Lorsque l’on est une auteure réputée pour la noirceur de ses écrits, la violence de ses univers et le sort souvent impitoyable réservé à ses personnages, que faire quand on souhaite apporter un peu d’optimisme et de candeur à son œuvre ? La réponse pour Victoria Schwab ne réside pas dans le YA (ses romans destinés aux jeunes adultes sont à peine moins cruels et implacables que ceux qui s’adressent aux plus âgés), mais bien dans le roman jeunesse pur et dur.
Étant donné le public visé, ici, point d’univers fantasy creusé ou d’univers post-apocalyptique à la limite de la dystopie. Les prémisses de la série sont donc cette fois plutôt basiques (Cassidy a vu la mort en face ; Cassidy peut désormais passez « de l’autre côté » et parler aux fantômes ; Cassidy doit faire face à un fantôme pas sympa par tome), mais elles ont depuis longtemps fait la preuve de leur solidité et de leur efficacité. En revanche, pour un lecteur de plus de 12 ans, ni l’univers, ni le scénario lui-même ne recèle la moindre surprise.
La véritable originalité de cette saga jeunesse réside dans la série TV sur les fantômes que réalisent les parents de Cassidy, et qui offre à Schwab une excellente excuse pour présenter à son jeune lectorat des villes réputées pour leur densité de fantômes au mètre carré : Édimbourg (où l’auteur réside d’ailleurs) et ses cimetières, puis Paris et ses catacombes, avant d’explorer La Nouvelle-Orléans et ses légendes vaudoues dans le tome 3. Toutefois, vu l’épaisseur des romans (à peine 300 pages chacun en VO, et il faut bien caser un scénario là-dedans), les visites se font un peu au pas de charge et on passe d’un site touristique à l’autre sans vraiment creuser l’histoire et les légendes qui s’y rattachent.

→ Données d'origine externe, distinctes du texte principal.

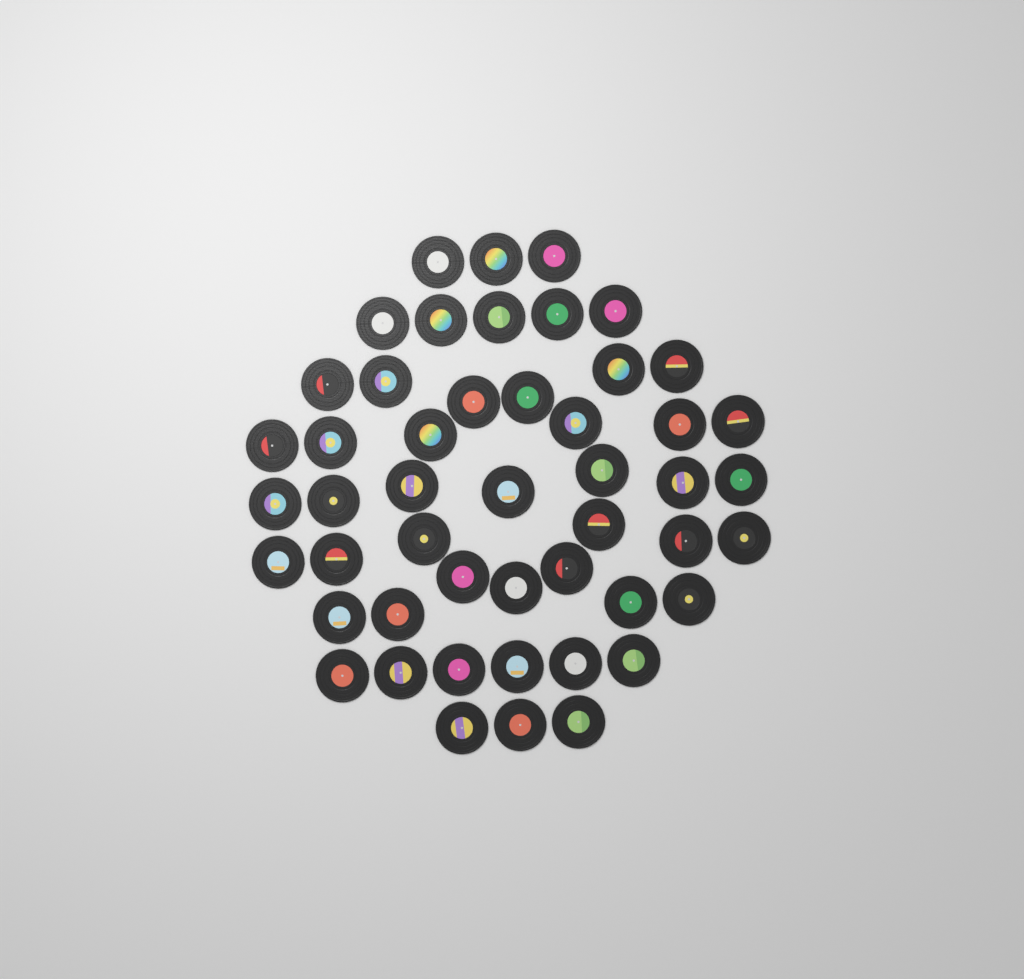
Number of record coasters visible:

Pas vraiment un problème lorsqu’on connaît les villes en question, mais la lecture peut laisser un arrière-goût d’inachevé dans le cas contraire.
Même si le style de l’auteure n’est pas aussi travaillé que dans ses romans pour adultes, il reste impossible d’accuser Schwab de mal écrire. Les romans se lisent très vite et la série ne devrait pas tirer en longueur, dans la mesure où le périple de la famille Blake est limité aux vacances d’été de Cassidy. Cette dernière et son ami Jacob (qui prend de l’ampleur dans le tome 2) sont d’ailleurs terriblement attachants, même si on peut reprocher à l’auteur d’avoir sombré dans un travers propre à la littérature jeunesse : les enfants sont tous extraordinairement dégourdis, et les parents, un brin aveugles et pas très futés.
Vous l’aurez sans doute compris, à l’âge canonique de l’auteure de cette chronique (pourtant grande admiratrice de Schwab en temps normal), difficile de se laisser vraiment emporter par les aventures fantomatiques de la jeune Cassidy. Mais les plus jeunes, eux, devraient y trouver leur content d’aventures et de (gentils) frissons.